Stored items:
********************

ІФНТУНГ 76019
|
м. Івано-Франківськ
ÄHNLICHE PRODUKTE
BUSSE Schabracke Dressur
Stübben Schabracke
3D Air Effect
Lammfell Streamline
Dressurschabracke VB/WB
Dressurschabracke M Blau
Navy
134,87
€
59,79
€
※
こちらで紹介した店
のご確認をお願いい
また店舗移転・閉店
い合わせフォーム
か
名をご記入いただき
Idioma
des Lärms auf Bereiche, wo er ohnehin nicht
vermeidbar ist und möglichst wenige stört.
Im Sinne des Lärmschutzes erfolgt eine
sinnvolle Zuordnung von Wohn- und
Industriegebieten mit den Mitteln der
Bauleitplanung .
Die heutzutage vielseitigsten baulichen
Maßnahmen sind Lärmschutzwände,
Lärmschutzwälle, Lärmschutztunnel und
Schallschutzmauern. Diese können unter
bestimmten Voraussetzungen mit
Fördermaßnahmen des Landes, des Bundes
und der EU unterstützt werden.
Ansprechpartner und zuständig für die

********************

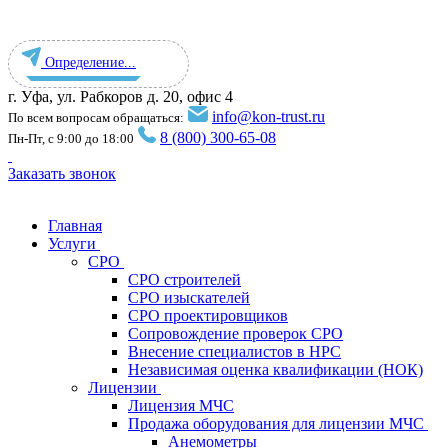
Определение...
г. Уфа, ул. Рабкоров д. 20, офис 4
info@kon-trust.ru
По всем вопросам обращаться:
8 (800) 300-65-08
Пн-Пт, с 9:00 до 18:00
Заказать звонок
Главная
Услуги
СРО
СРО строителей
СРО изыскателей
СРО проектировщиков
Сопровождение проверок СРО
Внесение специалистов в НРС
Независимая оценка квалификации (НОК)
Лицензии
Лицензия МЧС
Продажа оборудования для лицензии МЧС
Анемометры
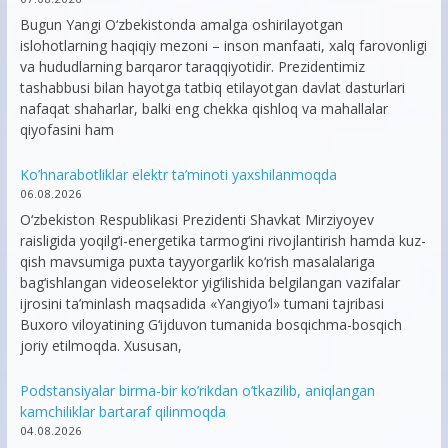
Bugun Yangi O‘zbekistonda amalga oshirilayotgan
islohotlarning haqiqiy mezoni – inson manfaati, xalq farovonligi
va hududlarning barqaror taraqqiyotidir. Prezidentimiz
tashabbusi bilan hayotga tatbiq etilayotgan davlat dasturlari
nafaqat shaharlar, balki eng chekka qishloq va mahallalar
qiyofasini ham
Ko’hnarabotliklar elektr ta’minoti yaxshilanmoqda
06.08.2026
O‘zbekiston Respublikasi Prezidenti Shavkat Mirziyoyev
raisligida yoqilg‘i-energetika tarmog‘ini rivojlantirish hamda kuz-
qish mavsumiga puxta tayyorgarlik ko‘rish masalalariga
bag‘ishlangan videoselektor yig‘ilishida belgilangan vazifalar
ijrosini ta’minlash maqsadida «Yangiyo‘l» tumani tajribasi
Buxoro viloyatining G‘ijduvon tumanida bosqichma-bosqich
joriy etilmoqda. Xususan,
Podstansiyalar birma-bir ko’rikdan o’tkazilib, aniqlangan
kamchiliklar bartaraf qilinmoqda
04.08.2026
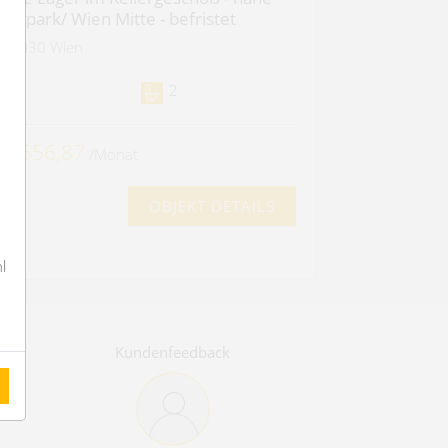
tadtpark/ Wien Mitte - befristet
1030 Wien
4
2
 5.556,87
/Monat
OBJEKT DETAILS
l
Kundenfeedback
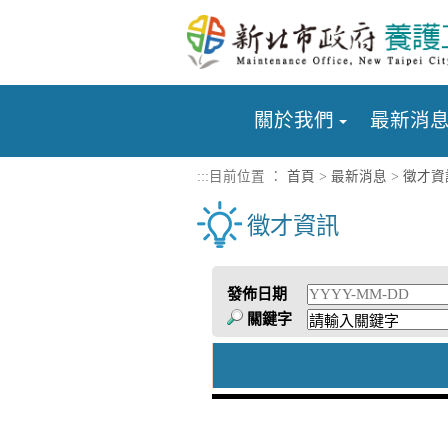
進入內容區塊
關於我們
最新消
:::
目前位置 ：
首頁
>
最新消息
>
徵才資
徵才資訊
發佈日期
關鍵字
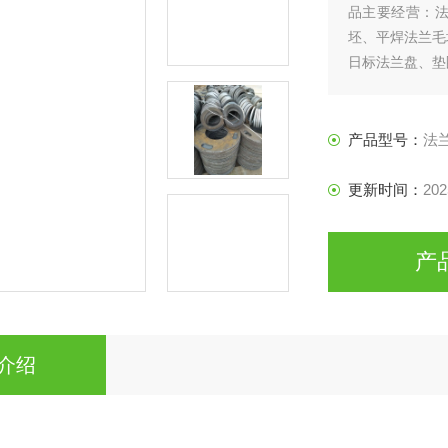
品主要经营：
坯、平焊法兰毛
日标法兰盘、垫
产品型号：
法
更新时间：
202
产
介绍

********************

PROBLEM: When the word "Dressurschabracke" shows up in a line of the entries, pull that line out.

ANSWER AREA:
Dressurschabracke VB/WB
Dressurschabracke M Blau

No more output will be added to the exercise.